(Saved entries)
= Beginning of Section =

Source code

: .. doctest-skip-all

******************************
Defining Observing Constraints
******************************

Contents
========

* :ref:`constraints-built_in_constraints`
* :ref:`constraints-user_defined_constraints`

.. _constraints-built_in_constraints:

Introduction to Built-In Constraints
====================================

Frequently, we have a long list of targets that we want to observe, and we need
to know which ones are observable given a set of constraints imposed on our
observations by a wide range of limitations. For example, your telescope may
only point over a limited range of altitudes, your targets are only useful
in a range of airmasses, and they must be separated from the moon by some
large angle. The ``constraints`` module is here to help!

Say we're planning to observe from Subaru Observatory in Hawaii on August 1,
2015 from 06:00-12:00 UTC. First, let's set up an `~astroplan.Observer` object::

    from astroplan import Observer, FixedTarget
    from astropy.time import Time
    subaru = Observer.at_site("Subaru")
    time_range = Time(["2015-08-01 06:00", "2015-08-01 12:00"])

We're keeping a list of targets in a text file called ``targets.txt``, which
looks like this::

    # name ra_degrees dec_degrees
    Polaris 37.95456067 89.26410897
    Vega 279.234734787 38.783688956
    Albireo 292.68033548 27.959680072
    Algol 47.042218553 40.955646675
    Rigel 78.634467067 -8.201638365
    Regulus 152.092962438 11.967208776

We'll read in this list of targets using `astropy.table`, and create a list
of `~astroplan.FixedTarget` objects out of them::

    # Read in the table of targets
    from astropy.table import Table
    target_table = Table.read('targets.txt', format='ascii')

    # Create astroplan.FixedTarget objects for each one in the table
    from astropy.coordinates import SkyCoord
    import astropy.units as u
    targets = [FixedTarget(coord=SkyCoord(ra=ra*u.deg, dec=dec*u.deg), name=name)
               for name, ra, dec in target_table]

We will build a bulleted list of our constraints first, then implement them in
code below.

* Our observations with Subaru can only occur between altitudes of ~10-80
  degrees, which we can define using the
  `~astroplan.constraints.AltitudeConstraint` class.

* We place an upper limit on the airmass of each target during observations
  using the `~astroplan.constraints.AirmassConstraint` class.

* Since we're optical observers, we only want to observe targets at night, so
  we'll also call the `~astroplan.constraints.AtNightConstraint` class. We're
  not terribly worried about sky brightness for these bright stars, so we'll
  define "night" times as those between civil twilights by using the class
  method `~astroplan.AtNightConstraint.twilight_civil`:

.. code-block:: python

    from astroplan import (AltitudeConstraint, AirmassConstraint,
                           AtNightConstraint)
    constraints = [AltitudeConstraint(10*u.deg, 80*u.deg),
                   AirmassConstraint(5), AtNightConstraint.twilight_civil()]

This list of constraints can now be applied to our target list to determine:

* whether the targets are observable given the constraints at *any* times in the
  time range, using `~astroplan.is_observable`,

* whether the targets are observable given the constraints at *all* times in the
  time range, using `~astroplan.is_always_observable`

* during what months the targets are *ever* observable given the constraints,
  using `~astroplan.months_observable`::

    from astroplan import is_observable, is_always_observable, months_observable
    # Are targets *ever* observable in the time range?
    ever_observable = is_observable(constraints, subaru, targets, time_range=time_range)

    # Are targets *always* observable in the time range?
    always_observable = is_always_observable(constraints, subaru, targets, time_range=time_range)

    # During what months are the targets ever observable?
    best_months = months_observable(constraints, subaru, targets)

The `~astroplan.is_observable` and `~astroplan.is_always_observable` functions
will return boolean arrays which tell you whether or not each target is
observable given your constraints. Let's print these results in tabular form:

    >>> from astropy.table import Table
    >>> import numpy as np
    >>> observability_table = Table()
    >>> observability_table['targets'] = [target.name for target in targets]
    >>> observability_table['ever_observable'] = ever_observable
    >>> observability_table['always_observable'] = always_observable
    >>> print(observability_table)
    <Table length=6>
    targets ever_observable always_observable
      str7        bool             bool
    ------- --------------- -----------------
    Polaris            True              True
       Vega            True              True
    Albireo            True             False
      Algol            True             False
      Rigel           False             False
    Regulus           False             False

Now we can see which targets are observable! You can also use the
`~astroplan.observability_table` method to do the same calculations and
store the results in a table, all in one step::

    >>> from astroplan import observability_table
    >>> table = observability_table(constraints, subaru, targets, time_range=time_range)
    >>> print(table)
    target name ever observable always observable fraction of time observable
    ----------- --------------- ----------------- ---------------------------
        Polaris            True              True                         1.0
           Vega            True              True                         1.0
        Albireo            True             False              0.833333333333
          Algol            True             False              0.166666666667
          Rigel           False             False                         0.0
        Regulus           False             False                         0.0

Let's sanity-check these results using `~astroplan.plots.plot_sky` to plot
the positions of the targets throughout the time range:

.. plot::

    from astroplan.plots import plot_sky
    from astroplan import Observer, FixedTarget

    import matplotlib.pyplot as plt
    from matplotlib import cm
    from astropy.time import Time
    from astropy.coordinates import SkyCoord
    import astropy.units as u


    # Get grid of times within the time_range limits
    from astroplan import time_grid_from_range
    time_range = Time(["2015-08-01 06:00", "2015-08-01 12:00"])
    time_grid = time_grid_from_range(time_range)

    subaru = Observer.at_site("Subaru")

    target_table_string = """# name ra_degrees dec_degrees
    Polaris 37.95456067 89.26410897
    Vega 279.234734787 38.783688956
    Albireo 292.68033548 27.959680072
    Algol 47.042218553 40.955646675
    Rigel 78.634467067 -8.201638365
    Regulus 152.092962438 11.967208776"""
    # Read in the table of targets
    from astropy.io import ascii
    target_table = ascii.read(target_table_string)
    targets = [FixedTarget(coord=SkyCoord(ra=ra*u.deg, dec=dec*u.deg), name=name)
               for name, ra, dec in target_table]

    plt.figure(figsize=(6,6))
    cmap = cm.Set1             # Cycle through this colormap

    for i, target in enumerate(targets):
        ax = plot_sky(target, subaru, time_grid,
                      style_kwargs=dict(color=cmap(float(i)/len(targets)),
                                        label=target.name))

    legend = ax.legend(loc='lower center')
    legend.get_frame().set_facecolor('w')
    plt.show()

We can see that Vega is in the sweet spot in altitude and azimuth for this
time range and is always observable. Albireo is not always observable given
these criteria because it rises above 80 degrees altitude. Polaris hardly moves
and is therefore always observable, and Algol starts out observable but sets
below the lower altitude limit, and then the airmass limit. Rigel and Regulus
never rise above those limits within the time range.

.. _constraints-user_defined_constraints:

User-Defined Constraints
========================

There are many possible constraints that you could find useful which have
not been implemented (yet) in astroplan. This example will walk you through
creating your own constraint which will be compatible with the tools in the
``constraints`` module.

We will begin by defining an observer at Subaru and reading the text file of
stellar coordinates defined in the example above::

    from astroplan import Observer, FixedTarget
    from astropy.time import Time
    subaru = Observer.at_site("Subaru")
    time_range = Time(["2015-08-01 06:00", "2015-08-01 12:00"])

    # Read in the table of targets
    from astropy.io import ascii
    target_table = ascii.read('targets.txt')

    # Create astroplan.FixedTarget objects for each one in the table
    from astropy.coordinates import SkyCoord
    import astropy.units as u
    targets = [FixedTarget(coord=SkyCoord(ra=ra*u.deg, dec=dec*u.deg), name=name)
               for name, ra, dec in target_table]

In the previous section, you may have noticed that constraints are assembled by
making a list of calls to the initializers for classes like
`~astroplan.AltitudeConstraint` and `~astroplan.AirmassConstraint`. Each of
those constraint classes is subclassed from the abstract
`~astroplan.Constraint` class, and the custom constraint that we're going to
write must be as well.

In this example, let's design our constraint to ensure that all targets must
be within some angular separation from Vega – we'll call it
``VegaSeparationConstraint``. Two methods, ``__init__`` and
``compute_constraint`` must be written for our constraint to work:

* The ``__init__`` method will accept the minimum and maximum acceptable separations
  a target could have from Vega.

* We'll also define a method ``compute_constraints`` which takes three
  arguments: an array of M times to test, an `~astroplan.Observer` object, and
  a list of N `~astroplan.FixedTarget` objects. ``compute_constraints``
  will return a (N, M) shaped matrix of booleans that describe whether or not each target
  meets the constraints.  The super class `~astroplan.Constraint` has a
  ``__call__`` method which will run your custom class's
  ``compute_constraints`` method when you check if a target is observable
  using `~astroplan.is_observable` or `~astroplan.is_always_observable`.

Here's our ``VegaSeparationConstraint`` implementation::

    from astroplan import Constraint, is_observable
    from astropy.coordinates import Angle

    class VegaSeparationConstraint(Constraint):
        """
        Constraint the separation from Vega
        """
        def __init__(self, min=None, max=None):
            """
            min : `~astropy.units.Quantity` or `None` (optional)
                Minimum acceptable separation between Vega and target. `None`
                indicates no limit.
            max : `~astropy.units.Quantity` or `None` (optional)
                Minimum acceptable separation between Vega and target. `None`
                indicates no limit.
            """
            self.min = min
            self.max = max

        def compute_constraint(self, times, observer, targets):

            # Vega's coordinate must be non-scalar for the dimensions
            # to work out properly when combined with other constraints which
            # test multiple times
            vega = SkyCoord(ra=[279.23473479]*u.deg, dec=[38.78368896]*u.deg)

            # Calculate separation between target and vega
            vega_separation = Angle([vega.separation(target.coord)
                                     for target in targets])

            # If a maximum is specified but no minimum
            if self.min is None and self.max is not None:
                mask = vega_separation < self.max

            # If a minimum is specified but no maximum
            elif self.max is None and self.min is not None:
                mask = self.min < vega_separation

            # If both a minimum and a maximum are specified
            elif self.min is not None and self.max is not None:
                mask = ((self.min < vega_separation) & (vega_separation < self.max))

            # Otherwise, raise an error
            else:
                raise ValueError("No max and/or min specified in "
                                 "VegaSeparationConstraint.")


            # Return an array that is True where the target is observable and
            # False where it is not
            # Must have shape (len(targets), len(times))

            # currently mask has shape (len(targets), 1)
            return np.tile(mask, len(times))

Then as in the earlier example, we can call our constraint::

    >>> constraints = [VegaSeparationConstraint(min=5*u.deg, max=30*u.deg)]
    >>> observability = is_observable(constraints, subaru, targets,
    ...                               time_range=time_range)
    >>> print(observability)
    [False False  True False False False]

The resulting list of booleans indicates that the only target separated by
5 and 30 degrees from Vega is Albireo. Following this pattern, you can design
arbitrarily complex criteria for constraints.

= End of Section =

Look through the entries above and quote exactly the lines from the line with "# If a maximum" to the line with "mask = self.min", counting both of those lines.

# Response:
            # If a maximum is specified but no minimum
            if self.min is None and self.max is not None:
                mask = vega_separation < self.max

            # If a minimum is specified but no maximum
            elif self.max is None and self.min is not None:
                mask = self.min < vega_separation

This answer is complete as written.